A post-hoc exploratory analysis of ABC-02 was performed on all patients with available white blood cell (WBC) and absolute neutrophil count (ANC) data. The dNLR was calculated using a formula that was previously shown. Progression-free survival (PFS) and overall survival (OS) were estimated using the Kaplan-Meier method. The Cox proportional hazards model was used to evaluate independent prognostic factors and to estimate their effects on PFS and OS.


WBC count and ANC were available in 322 patients: 162 patients received Gem and 160 patients received CisGem. The baseline characteristics remained balanced between the two treatment arms. dNLR was an independent prognostic factor for OS for the entire cohort (p = 0.001); A high dNLR was defined using a cutoff value of 3.0; it was selected by rounding the mean value of dNLR for the entire cohort, which was 2.94. The median OS was 6.9 months versus 10.6 months for patients with dNLR > 3.0, versus NLR < 3.0, respectively (hazard ratio (HR) - 1.58, 95% confidence interval (CI) 1.20 – 2.07).
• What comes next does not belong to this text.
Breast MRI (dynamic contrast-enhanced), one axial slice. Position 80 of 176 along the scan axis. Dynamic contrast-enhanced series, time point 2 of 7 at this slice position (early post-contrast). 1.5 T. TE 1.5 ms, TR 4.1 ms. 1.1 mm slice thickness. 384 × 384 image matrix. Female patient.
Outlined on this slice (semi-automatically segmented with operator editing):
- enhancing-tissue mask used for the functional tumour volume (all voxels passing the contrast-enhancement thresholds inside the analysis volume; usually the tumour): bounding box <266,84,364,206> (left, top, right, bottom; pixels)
Patients with NLR <3 benefited in OS and PFS from the addition of cisplatin to gemcitabine (14.3 vs. 8.3 months, p < 0.001; 8.5 vs. 5.3 months, p < 0.001, respectively). This resulted in a HR of 0.56 (95%CI: 0.41 – 0.77) for OS and a HR of 0.51 (95%CI: 0.38 – 0.69) for PFS. The same effect was not seen for patients with NLR ≥ 3; the median OS and PFS of these patients was not significantly changed by the addition of cisplatin to gemcitabine (6.8 vs. 6.9 months, p = 0.524; 4.7 vs. 4.9 months, p = 0.361, respectively).


These data suggest that dNLR has prognostic significance and may represent a clinical biomarker predicting benefit of cis/gem combination compared with gemcitabine alone in patients with ABTC. dNLR >3.0 may indicate lack of survival advantage of adding cisplatin to gemcitabine.


All authors have declared no conflicts of interest.